At 10:38 PM, Anonymous Anonymous said...

The book looks amazingly interesting and will surely be added to my all the too long book list. However, incorporating Adorno, questions on the nature and politcs of art with questions of the lived reality of an Islamic republic, all of which understood through a reflexively gendered reading of 'western' classics sound nothing short of brilliant.

My first reaction to the anti-political brand of Islam the grandmother advocates is to say that no such thing exists. Although I completely agree with her criqique of 'opression as divinely ordained,' Islam's historical origins rooted it in political self-reflexivity. That is, the faith saw itself dually as a salvic force and a mode of collectivity, the ummah (which radical Islamists want to return to). Also, every religion has been used for perverse political purposes, and religion as an institution is never removed from the real socio-politcal historical contexts in which it operates, despite its own transcendent logic.

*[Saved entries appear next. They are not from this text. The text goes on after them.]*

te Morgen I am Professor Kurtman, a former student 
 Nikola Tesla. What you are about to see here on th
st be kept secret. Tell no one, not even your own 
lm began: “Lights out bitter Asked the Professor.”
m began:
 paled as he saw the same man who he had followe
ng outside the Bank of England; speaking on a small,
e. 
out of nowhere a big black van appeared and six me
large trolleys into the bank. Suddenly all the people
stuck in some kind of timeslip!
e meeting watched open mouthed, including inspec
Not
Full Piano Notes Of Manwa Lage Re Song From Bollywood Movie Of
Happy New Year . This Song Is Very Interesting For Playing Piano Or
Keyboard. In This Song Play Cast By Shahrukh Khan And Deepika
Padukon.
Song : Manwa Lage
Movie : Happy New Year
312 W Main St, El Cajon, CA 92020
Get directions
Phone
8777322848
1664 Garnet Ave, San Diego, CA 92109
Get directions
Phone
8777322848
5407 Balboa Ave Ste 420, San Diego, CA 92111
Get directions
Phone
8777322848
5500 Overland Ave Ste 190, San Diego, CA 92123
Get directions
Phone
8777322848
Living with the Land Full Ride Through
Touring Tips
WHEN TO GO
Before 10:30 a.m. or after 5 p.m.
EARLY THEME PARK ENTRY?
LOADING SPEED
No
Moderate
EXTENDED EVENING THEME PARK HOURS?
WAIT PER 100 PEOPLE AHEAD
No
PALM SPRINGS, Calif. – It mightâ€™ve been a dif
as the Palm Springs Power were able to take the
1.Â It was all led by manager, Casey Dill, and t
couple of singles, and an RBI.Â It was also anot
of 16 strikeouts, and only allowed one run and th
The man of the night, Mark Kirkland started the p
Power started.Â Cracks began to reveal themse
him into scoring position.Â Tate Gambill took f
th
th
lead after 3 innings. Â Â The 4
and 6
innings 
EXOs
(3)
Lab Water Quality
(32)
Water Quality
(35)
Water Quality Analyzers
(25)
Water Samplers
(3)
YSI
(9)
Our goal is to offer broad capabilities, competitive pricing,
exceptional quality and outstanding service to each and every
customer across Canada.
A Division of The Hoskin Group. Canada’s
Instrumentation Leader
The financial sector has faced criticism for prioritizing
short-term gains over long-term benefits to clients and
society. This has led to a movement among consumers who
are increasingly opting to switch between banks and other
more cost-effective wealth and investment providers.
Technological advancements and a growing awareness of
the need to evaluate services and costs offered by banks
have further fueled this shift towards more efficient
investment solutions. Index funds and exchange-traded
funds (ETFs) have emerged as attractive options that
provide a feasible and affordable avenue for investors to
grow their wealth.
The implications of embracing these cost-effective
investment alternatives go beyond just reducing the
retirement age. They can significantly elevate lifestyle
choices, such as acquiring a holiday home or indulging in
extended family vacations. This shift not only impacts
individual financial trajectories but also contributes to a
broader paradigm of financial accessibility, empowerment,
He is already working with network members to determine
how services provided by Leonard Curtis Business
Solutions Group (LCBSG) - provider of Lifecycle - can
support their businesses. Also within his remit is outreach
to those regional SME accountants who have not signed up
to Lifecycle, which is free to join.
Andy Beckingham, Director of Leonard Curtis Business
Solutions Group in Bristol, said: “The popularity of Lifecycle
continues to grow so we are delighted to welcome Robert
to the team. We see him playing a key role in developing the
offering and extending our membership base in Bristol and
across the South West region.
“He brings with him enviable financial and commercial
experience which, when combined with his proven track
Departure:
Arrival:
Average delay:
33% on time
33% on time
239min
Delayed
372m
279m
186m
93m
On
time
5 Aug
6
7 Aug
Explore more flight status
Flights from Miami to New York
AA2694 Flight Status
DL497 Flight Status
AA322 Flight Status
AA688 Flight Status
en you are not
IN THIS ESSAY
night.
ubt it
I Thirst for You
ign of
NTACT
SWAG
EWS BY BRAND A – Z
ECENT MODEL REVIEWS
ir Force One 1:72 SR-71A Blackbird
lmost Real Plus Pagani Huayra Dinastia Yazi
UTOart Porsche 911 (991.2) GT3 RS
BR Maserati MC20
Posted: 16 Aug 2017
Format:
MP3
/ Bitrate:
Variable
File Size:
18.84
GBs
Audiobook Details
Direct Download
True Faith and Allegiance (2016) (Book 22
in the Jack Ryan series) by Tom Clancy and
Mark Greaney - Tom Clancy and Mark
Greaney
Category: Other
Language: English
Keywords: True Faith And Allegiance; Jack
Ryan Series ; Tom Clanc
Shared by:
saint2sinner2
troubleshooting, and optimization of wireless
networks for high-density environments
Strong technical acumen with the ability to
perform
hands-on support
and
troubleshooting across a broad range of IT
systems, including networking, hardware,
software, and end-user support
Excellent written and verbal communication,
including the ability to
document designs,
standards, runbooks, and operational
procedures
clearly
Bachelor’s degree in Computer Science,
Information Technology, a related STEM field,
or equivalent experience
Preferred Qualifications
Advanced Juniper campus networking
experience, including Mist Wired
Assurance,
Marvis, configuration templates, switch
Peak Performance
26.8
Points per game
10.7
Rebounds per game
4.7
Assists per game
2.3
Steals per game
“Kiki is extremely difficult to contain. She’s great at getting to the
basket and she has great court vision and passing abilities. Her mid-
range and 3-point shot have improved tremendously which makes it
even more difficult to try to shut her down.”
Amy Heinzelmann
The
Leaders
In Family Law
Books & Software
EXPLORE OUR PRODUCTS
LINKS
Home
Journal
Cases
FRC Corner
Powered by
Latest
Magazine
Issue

whoops...i'm forgetting blog ettiqutie;

Um, yes, so the book sounds amazing and thanks for alerting us to it. Very happy to see you posting again.

 
At 10:48 AM, Anonymous Anonymous said...

Great review! keep writing them and one day maybe you can get paid to read!

 
At 8:08 PM, Anonymous Anonymous said...

You may want to put the word "some" in front of men in this passage. Other than that, it's a very interesting theory.